The "diamond" style hinders readability, especially when you have many levels of indentation). While it may be a practice adopted by many people, that is does not necessarily mean that it is good style. Even Steve McConnell's Code Complete, a book published by Microsoft Press, recommends early returns over deeply nested if statements for error handling: https://books.google.com/books?id=LpVCAwAAQBAJ&lpg=PA764&ots...

Unfortunately, the Win32 API is full of technical debt, many of which cannot be repaid due to backwards compatibility reasons. Given it is likely most application code written against Win32 is in C++, the ideal approach would be to follow an object-oriented style and use destructors and RAII rather than cleanup functions, but that is not the world we live in.

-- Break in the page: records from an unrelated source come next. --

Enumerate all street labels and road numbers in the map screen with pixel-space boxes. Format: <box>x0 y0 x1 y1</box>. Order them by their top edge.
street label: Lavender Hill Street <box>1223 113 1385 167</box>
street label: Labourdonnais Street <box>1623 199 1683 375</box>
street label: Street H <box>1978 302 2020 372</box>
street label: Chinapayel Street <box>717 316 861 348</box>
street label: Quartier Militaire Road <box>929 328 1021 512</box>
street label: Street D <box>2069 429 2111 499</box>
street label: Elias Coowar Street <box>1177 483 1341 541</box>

The design of the Win32 API should not be used as guidelines for good coding practices or even API design. If you haven't already, I highly recommend reading "The Worst API Ever Made": https://mollyrocket.com/casey/stream_0029.html.

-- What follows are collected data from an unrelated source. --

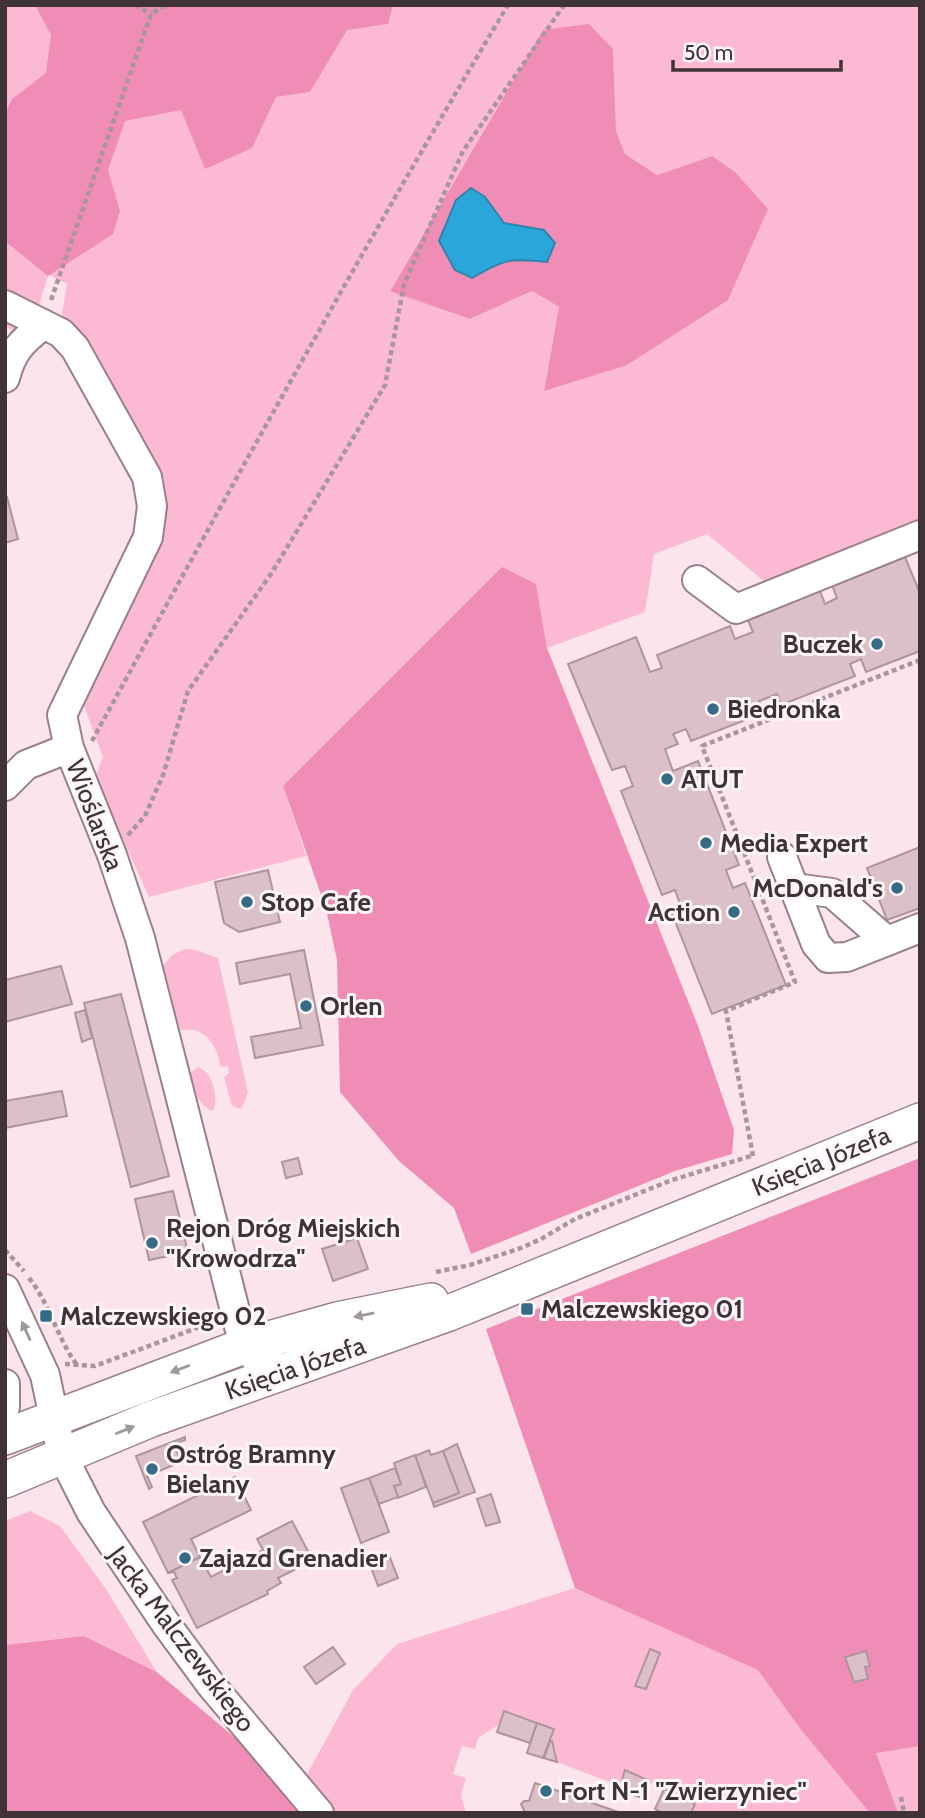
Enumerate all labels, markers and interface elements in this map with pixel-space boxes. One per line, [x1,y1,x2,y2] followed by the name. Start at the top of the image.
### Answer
[673,28,841,72] scale bar
[684,40,733,65] text: 50 m
[783,628,863,660] place label: Buczek
[869,636,885,652] marker: Buczek
[727,693,841,725] place label: Biedronka
[705,701,721,717] marker: Biedronka
[59,755,131,876] street label: Wioślarska
[681,763,744,795] place label: ATUT
[659,771,675,787] marker: ATUT
[720,827,868,859] place label: Media Expert
[698,835,714,851] marker: Media Expert
[752,872,883,904] place label: McDonald's
[889,880,905,896] marker: McDonald's
[261,886,371,918] place label: Stop Cafe
[239,894,255,910] marker: Stop Cafe
[648,896,720,928] place label: Action
[726,904,742,920] marker: Action
[320,990,383,1022] place label: Orlen
[298,998,314,1014] marker: Orlen
[747,1119,895,1203] street label: Księcia Józefa
[166,1212,400,1274] place label: Rejon Dróg Miejskich "Krowodrza"
[144,1235,160,1251] marker: Rejon Dróg Miejskich "Krowodrza"
[541,1293,743,1325] place label: Malczewskiego 01
[60,1300,266,1332] place label: Malczewskiego 02
[519,1301,535,1317] marker: Malczewskiego 01
[38,1308,54,1324] marker: Malczewskiego 02
[353,1309,375,1320] one-way arrow
[20,1321,31,1342] one-way arrow
[221,1329,370,1407] street label: Księcia Józefa
[170,1364,191,1375] one-way arrow
[115,1424,136,1435] one-way arrow
[166,1438,336,1500] place label: Ostróg Bramny Bielany
[144,1461,160,1477] marker: Ostróg Bramny Bielany
[101,1539,262,1738] street label: Jacka Malczewskiego
[199,1542,388,1574] place label: Zajazd Grenadier
[177,1550,193,1566] marker: Zajazd Grenadier
[560,1775,807,1807] place label: Fort N-1 "Zwierzyniec"
[538,1783,554,1799] marker: Fort N-1 "Zwierzyniec"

The more typical coding style for raw Win32 is to have a block of CloseHandle/Free/... block at the end of the function, and goto it for early exit. Usually with some helper macros to easily write "if it failed, goto cleanup" one-liners.
You can't have a single cleanup (because subsequent calls use memory/handles from prior - otherwise you'd have a function wrapper), so it ends up getting really nasty - at which point, the logic feels clearer (and easier to match alloc and free) if you have indented blocks. The change I'd make to the code would be to have a shorter indent block.

  HRESULT hr;

  hr = DoFoo();

  if (!SUCCESS(hr))
  {
    goto exit;
  }

  hr = DoBar();

  if (!(SUCCESS(hr))
  {
    goto cleanup_foo;     
  }

  hr = DoBar();

  if (!(SUCCESS(hr))
  {
    goto cleanup_bar;     
  }

  hr = DoBaz();

  if (SUCCESS(hr))
  {
    CleanupBaz();
  }

  cleanup_bar:
    CleaupBar();

  cleanup_foo:
    CleanupFoo();

  exit:

  return hr;
> You can't have a single cleanup (because subsequent calls use memory/handles from prior

Why not? You just initialize them all to NULL (or INVALID_HANDLE_VALUE etc, as appropriate). And then in your cleanup block, you check whether each was initialized, and clean it up. So long as you consistently do this in reverse order of their initialization, it works.